> Excerpt:

----------------

Phantom types along with quantified type erasure allow the compiler to force these impure regions to be contained. They disallow sharing of variables or results between ST monad invocations statically.

To do so, most operations are polymorphic in the phantom variable. So something like `get (put x box)` is of type `ST s Int` for an `x :: Int`. The `s` corresponds to whichever ST region this action gets run within.

Running ST looks like `runST :: (forall s. ST s a) -> a` which means that the ST action you give to ST must be completely naive in its choice of region. Another way of thinking about it is that the `s` parameter is chosen adversarially by the compiler so that only ST actions which are able to be run in any region are allowed to be run at all.

(I don't know Rust)

So I assume the compiler infers the type of `TI(1)` as `T<int>` and `TS(~"Hello")` as `T<~string>` because ...?

What if you defined:

    enum T<A> {
      TX(int, ~string),
      TY(~string, int)
    }
What's the inferred type of `TX(1, ~"a")`?
No, the compiler doesn't infer the types quite like you're imagining. It is possible, depending on usage, to have TI(1) of type T<~str>, or TS(~"Hello") of type T<int>. The following is actually still legal in the first example, and will result in a runtime error:

    let a = TI(1);
    let b = TS(~"foo");
    let z = concat(a, b);
The reason is that the Rust compiler is trying to work out the types for you. In this case, it sees that concat requires two T<~str>s and infers logically that both a and b must have the type T<~str>... even though one of them was created with TI.

If you look at the example with a compile error, you'll notice that the two things being concatenated which result in the error were themselves the results of calls to `plus` and `concatenate`, which are guaranteed to produce T<int> and T<~string>. You could also guide the compiler by providing the types manually

    let a : T<int>  = TI(1);
    let b : T<~str> = TS(~"foo");
    /* now this produces a compile-time error */
    let z = concat(a, b);
Or by writing wrapper functions over the constructors

    fn makeTI(i : int) -> T<int> { TI(i) }
    fn makeTS(s : ~str) -> T<~str> { TS(s) }
    ...
    let a = makeTI(1);
    let b = makeTS(~"foo");
    /* this also now produces a compile-time error */
    let z = concat(a, b);
Other languages with phantom types use something called Generalized Algebraic Data types (GADTs) which—to handwave a bit—are something like the latter solution, except built directly into the data type constructors (rather than manually writing those extra functions).
I've updated the article to try to make it clearer about what types are inferred and how to make it infer the correct types.
How does the compiler know that TI(1) is of type T<int>, and TS("foobar") is T<~string>? Does it infer the type of the enum constructors from their arguments? Does that mean the arities must be the same?

Say something like:

enum Node<A> { StringNode(Node, Node, ~string) IntNode(Node, Node, int) VoidNode(Node, Node) }

Is there any way of declaring that StringNode gives you Node<~string>, and IntNode gives Node<int>?

I'm not really sure of Rust's semantics, but this sort of thing is achieved using GADTs in Haskell. They look like this

    data T a where
      TI :: Int    -> T Int
      TS :: String -> T String
which lets you reflect a value up into its type. Something similar but more implicit seems to be going on with that Rust example.

Another method is kind of a hack: unify the type variable with an unused argument. This looks like

    data T a b = T b              -- we want to find a way to choose a

    setA :: a -> T a b -> T a b
    setA _ t = t                  -- Just returns the second argument
                                  -- BUT tells the compiler the `a` type unifies
                                  -- with the type of the first argument

    > :t setA Int (T "foo")
    setA Int (T "foo") :: T Int String
What he said. The entire post seems to just quitely ignore the question of how let works in the first place.

----------------

> List of tasks:
a) Please reproduce the passage of the phantom types discussion from "setA :: a ->" up to and including "the first place.".
b) List the constructors declared in the Node enum in the phantom types discussion.

> The data:
----------------

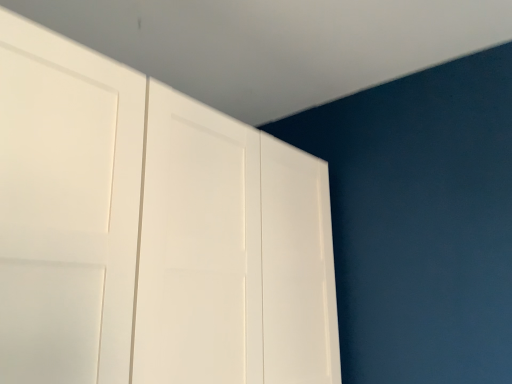
The image size is (512, 384). Describe the element at coordinates (152, 231) in the screenshot. I see `white glossy cupboard at upper left` at that location.

This screenshot has height=384, width=512. Find the location of `white glossy cupboard at upper left`. white glossy cupboard at upper left is located at coordinates (152, 231).

Locate an element on the screen. white glossy cupboard at upper left is located at coordinates (152, 231).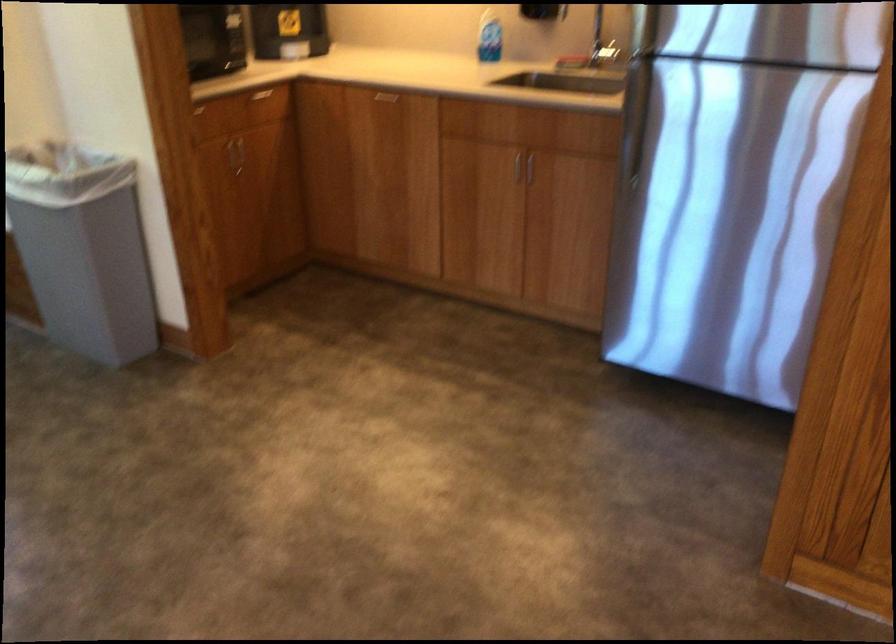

----------------

> Solved problems:
a)
setA :: a -> T a b -> T a b
    setA _ t = t                  -- Just returns the second argument
                                  -- BUT tells the compiler the `a` type unifies
                                  -- with the type of the first argument

    > :t setA Int (T "foo")
    setA Int (T "foo") :: T Int String
What he said. The entire post seems to just quitely ignore the question of how let works in the first place.

b) StringNode, IntNode, VoidNode